Under Article 6, SFDR should mandate comprehensive disclosure of the ESG impact of financial products. Financial market participants and advisors must detail how sustainability risks are integrated into investment decisions and the potential impact of these risks on financial product returns. When sustainability risks are deemed non-material, a clear justification should be provided.

Mazars acknowledges the move towards a more sustainable financial landscape, marked by the integration of ESG standards. This transition will likely impact various financial key performance indicators (KPIs), such as return on equity and management fees. Detailed explanations of these metrics are crucial for investors, illuminating the indirect benefits of investments when assessed from a sustainability perspective.

Increased transparency is necessary, particularly in explaining investment strategies and portfolio exclusions. For instance, asset managers should elucidate their decisions regarding non-investment in fossil fuels, thus providing clear reasons for such exclusions. This approach aligns with the objectives of the EU Taxonomy and clarifies the types of exposures excluded due to their inconsistency with these goals. The integration of pre-contractual documents should be mandated in the service of achieving this alignment and the associative transparency gains.

CSRD

The need for convergence also extends to the Corporate Sustainability Reporting Directive (CSRD). The upcoming CSRD mandates detailed quantitative and qualitative disclosures about a company's activities and transition plans, introducing precise ESG-related KPIs.

By 2027, a significant number of financial market participants and advisors will be required to submit sustainability reports, providing the SFDR with a wealth of KPIs to enhance its effectiveness. These indicators will shape the strategies and portfolios of market participants, increasing their specificity and relevance. Regulatory emphasis on integrating a broader range of ESG KPIs into strategic frameworks is essential. Additionally, enabling market participants to utilise the diverse requirements of various legislations is crucial to developing more sophisticated, focused and transition-oriented strategies.

Summary Recommendations

Novel Product Categorisation System

There is a strong consensus on the need for a revamped product categorisation system under the SFDR. It is widely recognised that the SFDR has not fully met its intended objectives, highlighting the necessity for an updated and more effective categorisation framework.

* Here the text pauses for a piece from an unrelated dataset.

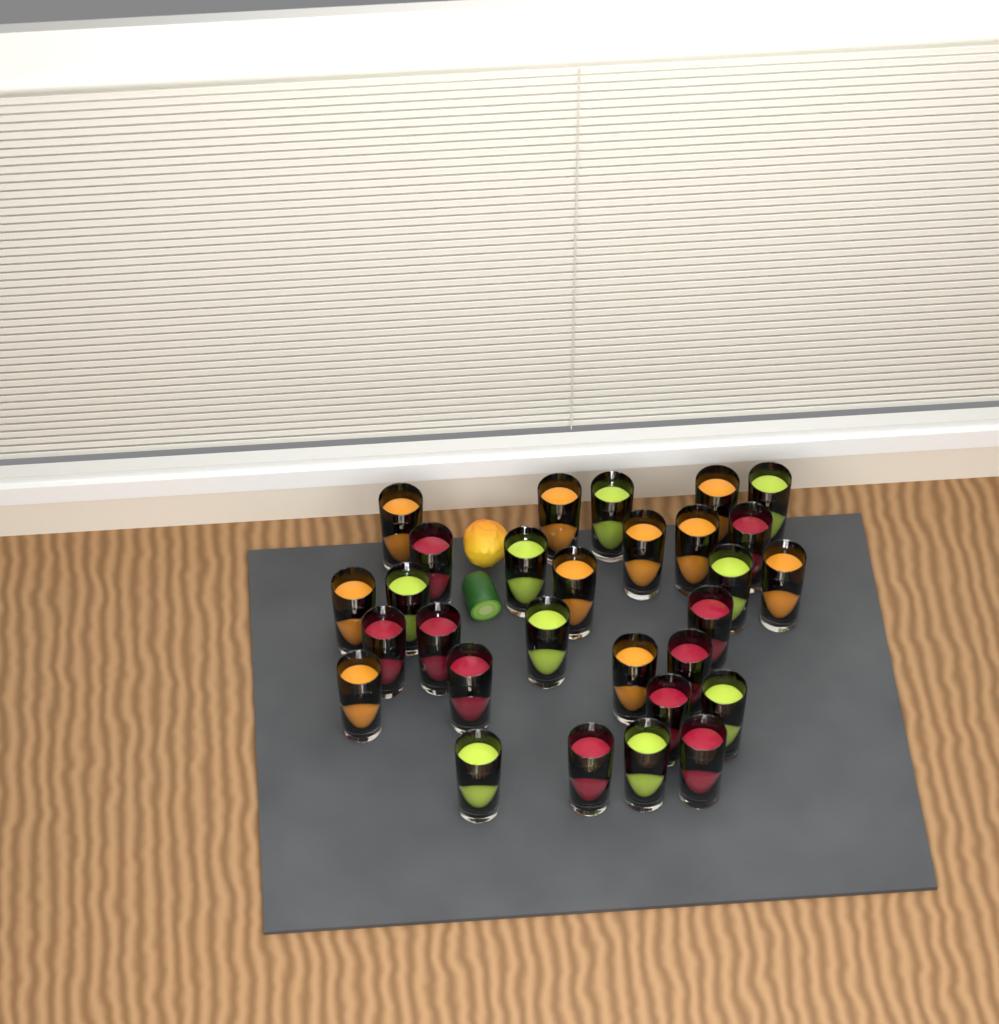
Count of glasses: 29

Simplification of PAI Statement

We advocate for a more streamlined PAI Statement template, featuring fewer data points. This simplification would facilitate the collection of significant market data by financial market participants and advisors, allowing for voluntary disclosure of additional data. Additionally, the establishment of clear ESG terminology and a standardised set of formulars would significantly ease the implementation of these requirements.

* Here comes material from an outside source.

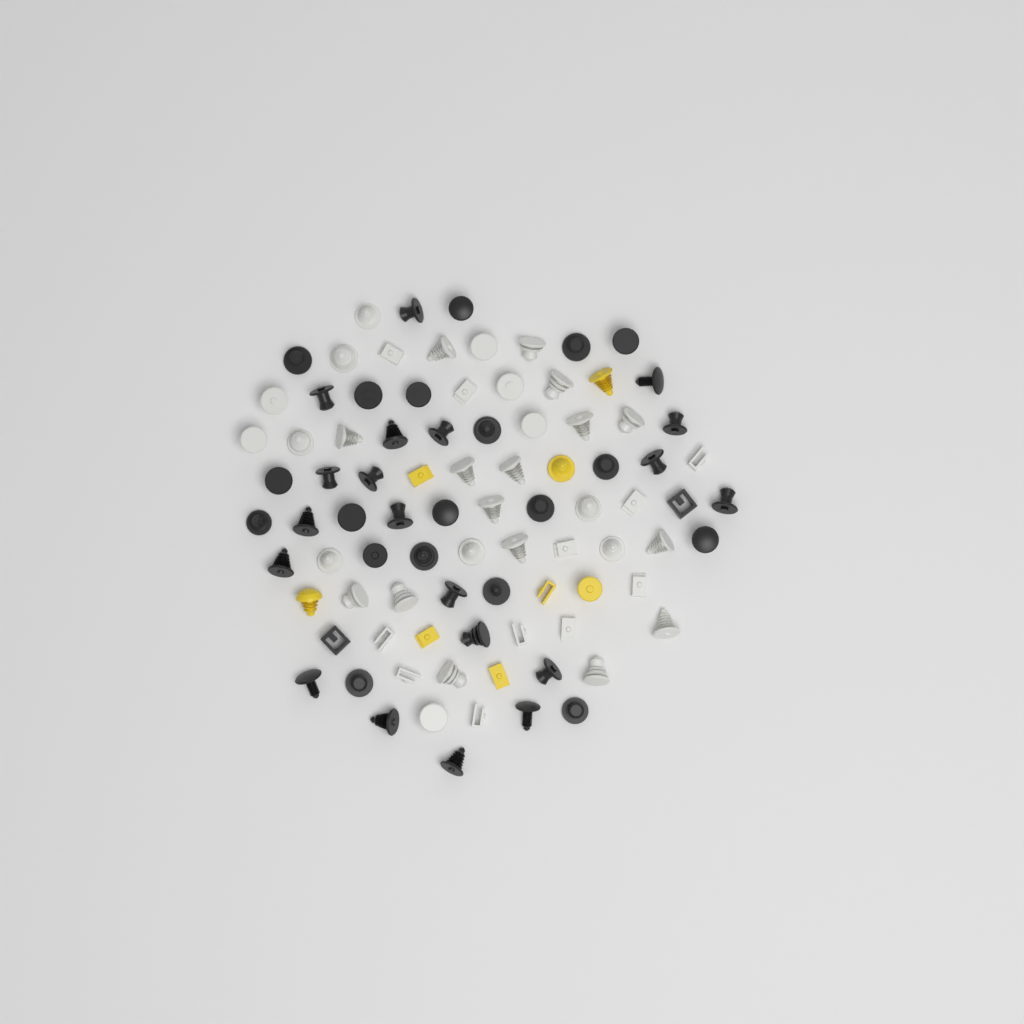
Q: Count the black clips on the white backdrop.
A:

Uniformity in Sustainability Definitions

The review of interconnected regulations reveals notable inconsistencies in the definitions of sustainability. These varying interpretations, arising from different initiatives, lead to mixed views on the EU's ecological transition commitment. Therefore, harmonising sustainability definitions across initiatives is critical to maintain a coherent approach to ecological transition.

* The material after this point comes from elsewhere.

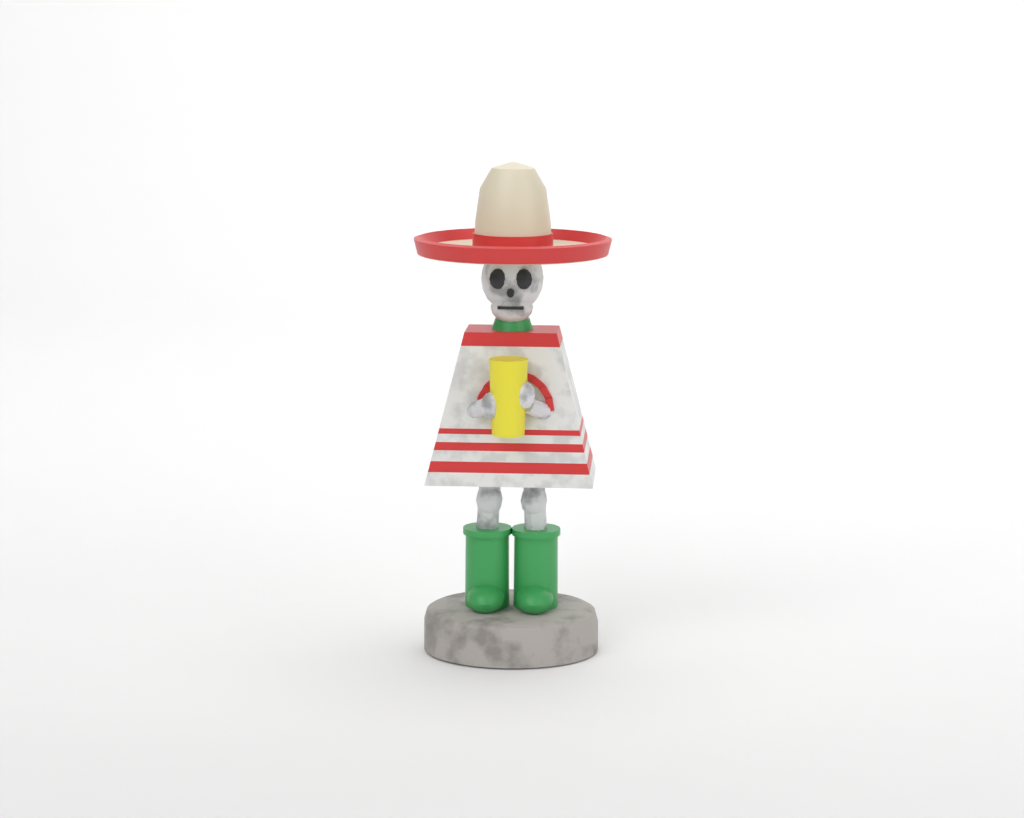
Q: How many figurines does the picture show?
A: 1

Alignment with EU Taxonomy

Aligning the SFDR and the EU Taxonomy is a crucial aspect of our analysis. This effort aims to synchronise key indicators between the SFDR and the EU Taxonomy, especially regarding its six environmental objectives. However, it is important to address the existing differences, particularly in the application of the "Do No Significant Harm" principle.

Leveraging CSRD KPIs

The impending CSRD will soon require a large segment of financial market participants to submit comprehensive sustainability reports. These reports are expected to offer a wealth of KPIs that could significantly bolster the efficacy of the SFDR.